Empêché de dormir

Au cœur des jours et des nuits

Empêché de dormir


Mon oncle m’avait prévenu : il ne faut jamais, au grand jamais, laisser un malade tout seul. Jamais. Il ne faut surtout pas le laisser fermer l’œil. Jamais. La mort pourrait en profiter pour vous l’arracher, et vous n’auriez plus que vos yeux pour pleurer. Les yeux, il convient donc de les ouvrir et de les tenir bien grands. De nuit et de jour.
Et j’ai compris pourquoi, lorsque je tombais malade et que je gardais le lit, des visites s’enchaînaient. Nuit et jour. Et surtout au petit matin. Lorsque la douleur vous a tenu éveillé durant la nuit, il se peut que la grâce d’un léger sommeil vous trouve au lever du jour. Mais vous n’avez pas le droit de dormir alors. Des visiteurs et visiteuses passent s’enquérir de votre état de santé. Comment avez-vous passé la nuit, quel goût avez-vous dans la bouche ? Et quelle tisane il vous faudra boire au courant de la journée… Et bien d’autres conseils de médecins aussi compétents les uns que les autres.

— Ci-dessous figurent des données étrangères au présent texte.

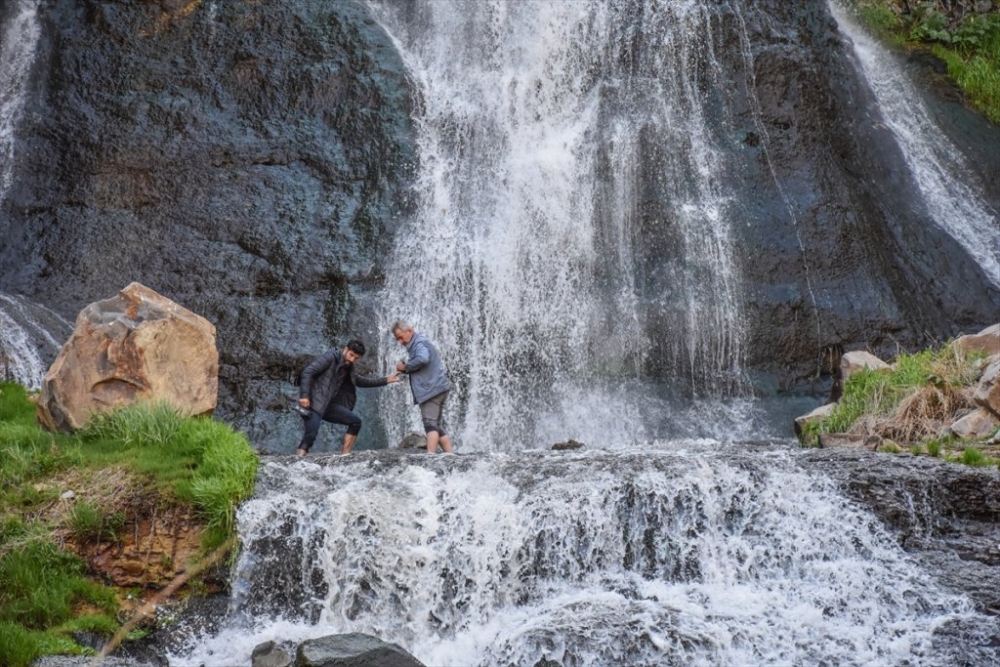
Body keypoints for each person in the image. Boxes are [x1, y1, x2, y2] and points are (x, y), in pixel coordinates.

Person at [296, 339, 399, 457]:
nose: (352, 359)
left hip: (328, 405)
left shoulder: (348, 366)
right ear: (345, 349)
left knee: (355, 422)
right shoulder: (330, 357)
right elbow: (308, 372)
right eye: (351, 355)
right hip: (314, 403)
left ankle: (344, 457)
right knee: (310, 435)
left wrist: (386, 380)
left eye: (356, 358)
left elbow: (359, 381)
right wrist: (304, 396)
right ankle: (299, 460)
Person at [392, 320, 454, 454]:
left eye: (401, 337)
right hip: (439, 388)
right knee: (437, 426)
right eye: (398, 339)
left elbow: (423, 358)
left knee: (430, 424)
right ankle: (451, 456)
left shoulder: (419, 343)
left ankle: (430, 457)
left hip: (431, 390)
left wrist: (406, 367)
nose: (400, 342)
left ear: (409, 331)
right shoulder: (419, 342)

Mais j’ai compris plus tard que les visiteurs et visiteuses passaient saluer le malade pour se donner bonne conscience. Ils se levaient tôt pour aller aux champs, ils ne seraient de retour à la maison que lorsque le coq, qui vient de les réveiller, retournera lui aussi chez son maître après avoir déambulé toute la journée à la recherche de nourriture. Le lever et le coucher, les humains les partagent avec les autres créatures. Les malades ne doivent pas faire exception, d’après ce que j’ai compris de la vie au village, dans le village de mon enfance.
Et j’ai pensé que les médecins enseignaient et pratiquaient autre chose en ville. J’ai vu un horaire des visites affiché dans les hôpitaux publics et privés. J’ai entendu plusieurs fois des médecins recommander le repos. Le repos médical. J’ai fait l’expérience dans mon corps et dans mon esprit de l’importance du sommeil. Et je ne peux dire la peine que j’éprouve lorsqu’on brise mon sommeil. On ne me ferait pas un meilleur cadeau que de me laisser dormir. Et dormir. La nuit, ne m’appelez pas au téléphone. Mon téléphone est éteint.
Mais la dernière fois que j’ai rendu visite à un malade, un grand malade, il m’a dit n’avoir pas fermé l’œil depuis deux jours et deux nuits. Et qu’en pense son médecin ? Le malade m’a répondu que le médecin était aussi un pasteur. Et que chaque fois, tard dans la nuit et tôt le matin, l’hôpital devient une église. Le pasteur-médecin tape des mains, hurle des prières, entonne des chants. Beaucoup de malades se joignent à l’assemblée de prière. Et des voisins et des passants arrivent aussi. Et l’assemblée grossit comme une vraie église.
Le malade m’a dit que beaucoup d’autres se préparent à quitter l’hôpital. Ils ont raison. J’ai pensé à Jésus de Nazareth. Il a guéri beaucoup de malades. Il a dit qu’un jour, il dira à ses élus : J’étais malade et vous êtes venu me voir. Aux autres, il pourra dire : J’étais malade, et vous m’avez empêché de dormir.